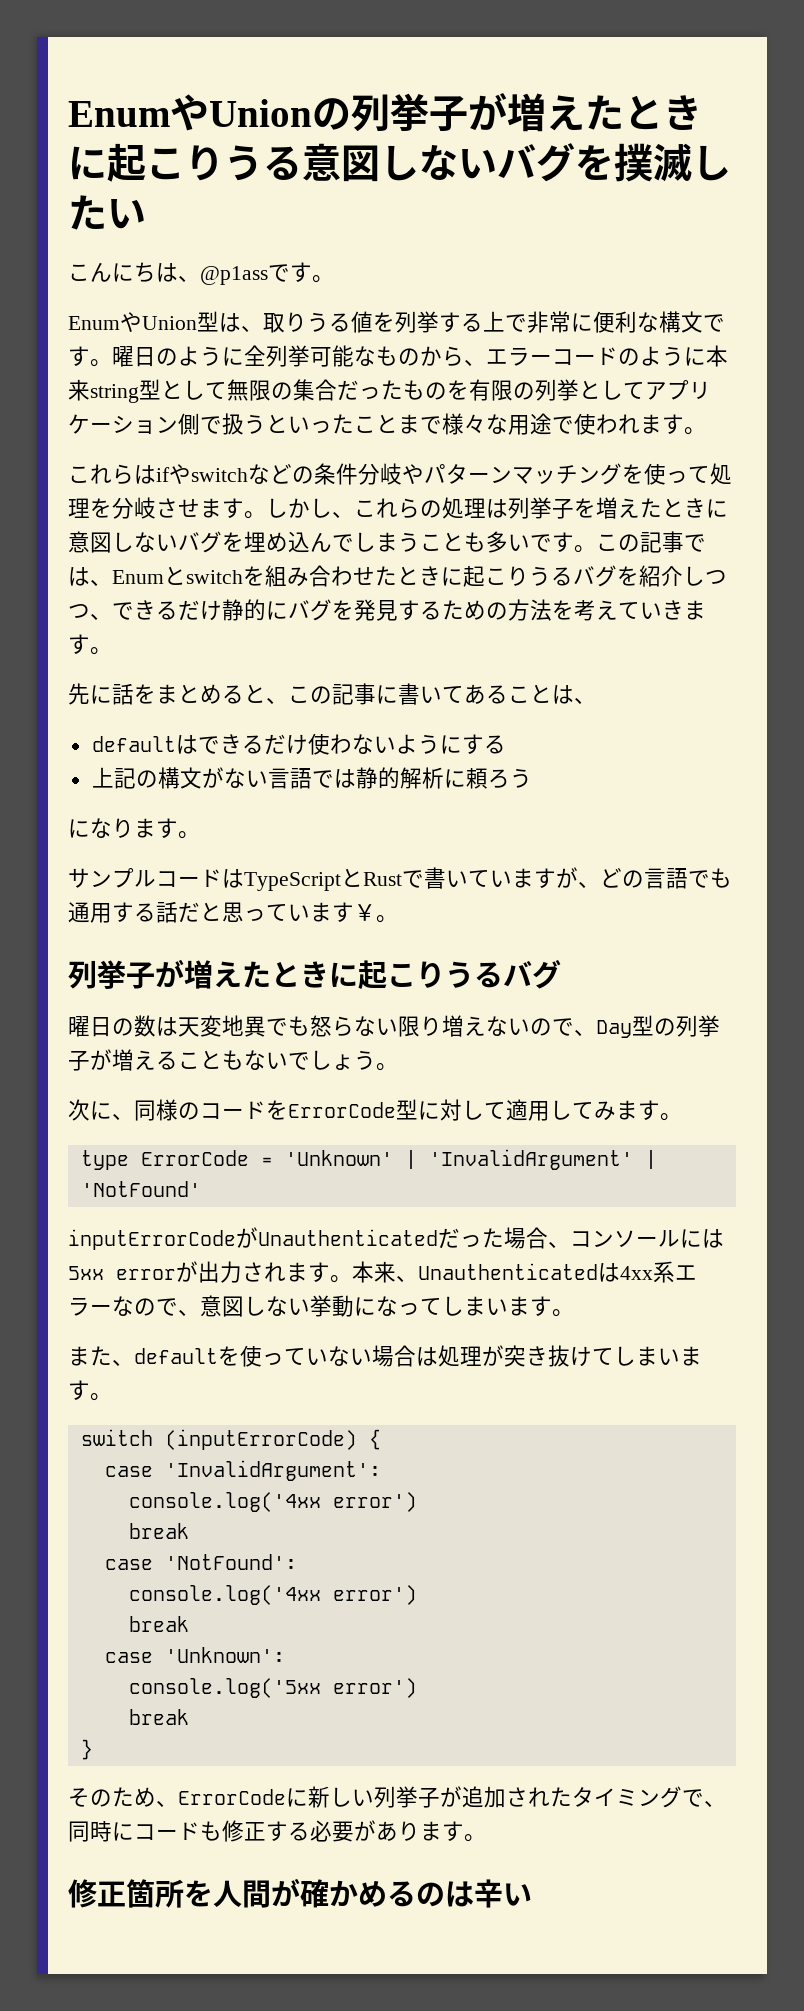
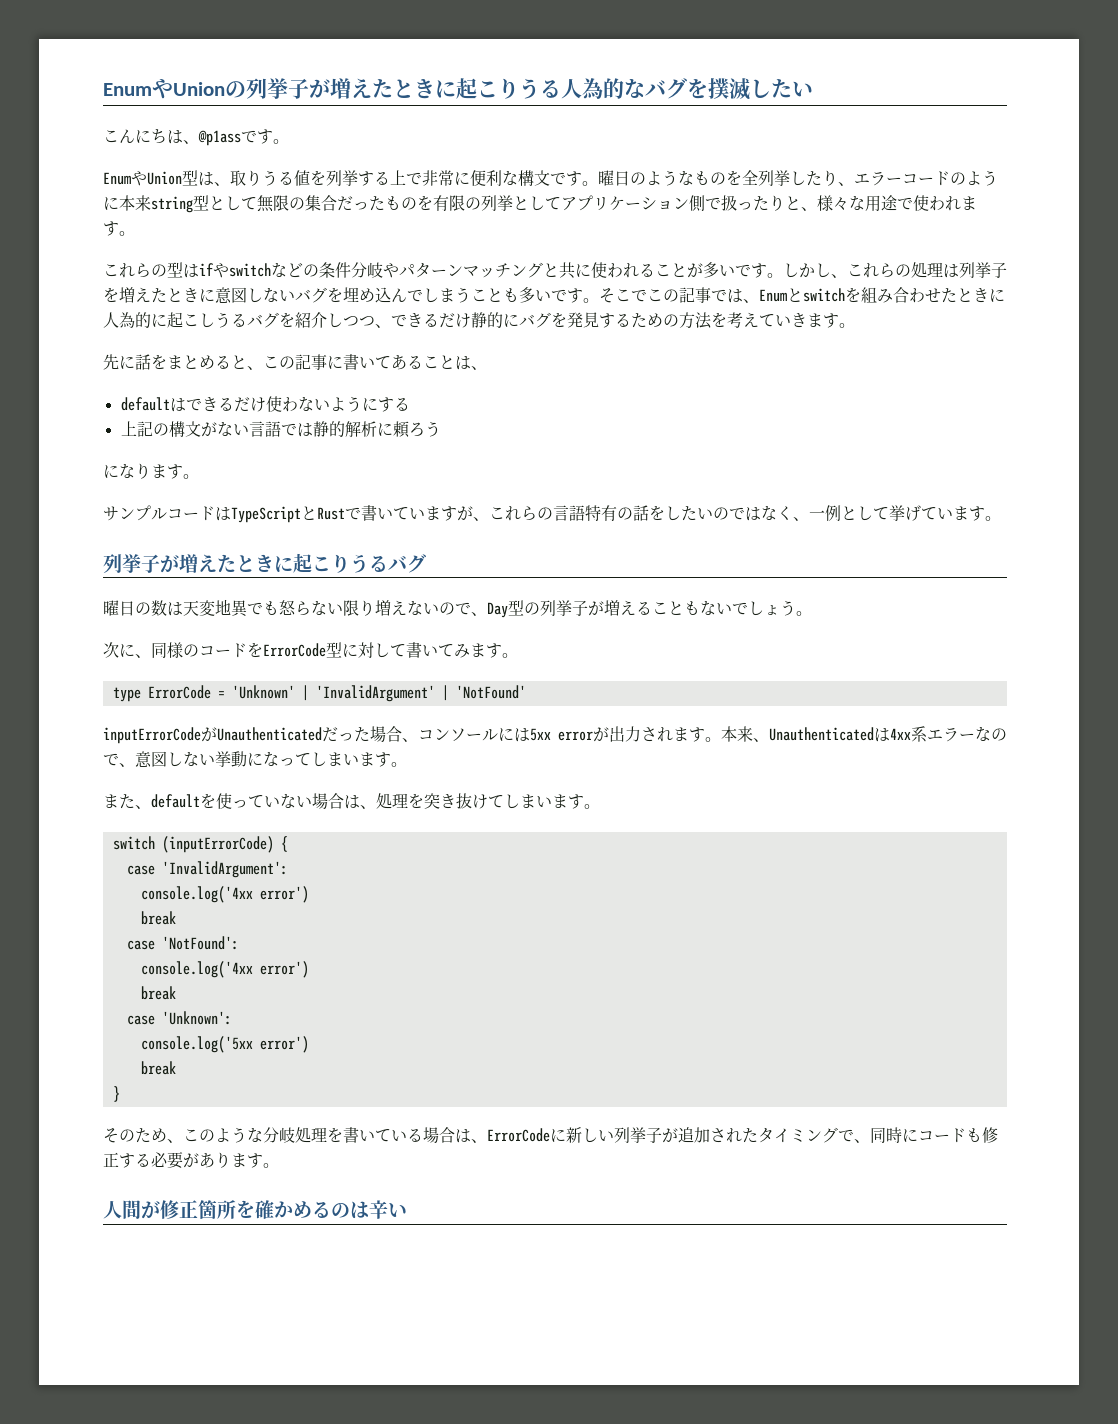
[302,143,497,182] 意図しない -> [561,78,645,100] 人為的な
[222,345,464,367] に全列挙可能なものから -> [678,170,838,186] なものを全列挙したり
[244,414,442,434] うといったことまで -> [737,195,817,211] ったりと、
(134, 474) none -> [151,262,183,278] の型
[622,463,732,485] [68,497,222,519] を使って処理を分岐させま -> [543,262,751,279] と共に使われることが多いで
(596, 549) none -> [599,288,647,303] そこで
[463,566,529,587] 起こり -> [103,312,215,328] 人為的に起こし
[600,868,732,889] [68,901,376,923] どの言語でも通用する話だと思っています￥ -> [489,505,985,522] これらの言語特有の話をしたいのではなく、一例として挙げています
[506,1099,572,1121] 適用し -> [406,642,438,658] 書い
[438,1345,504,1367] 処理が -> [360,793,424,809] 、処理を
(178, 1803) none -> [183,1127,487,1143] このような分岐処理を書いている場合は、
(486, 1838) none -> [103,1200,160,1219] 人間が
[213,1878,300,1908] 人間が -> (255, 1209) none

Directive =
Show, from the material above, each line that includes the string "none".

Your response =
(134, 474) none -> [151,262,183,278] の型
(596, 549) none -> [599,288,647,303] そこで
(178, 1803) none -> [183,1127,487,1143] このような分岐処理を書いている場合は、
(486, 1838) none -> [103,1200,160,1219] 人間が
[213,1878,300,1908] 人間が -> (255, 1209) none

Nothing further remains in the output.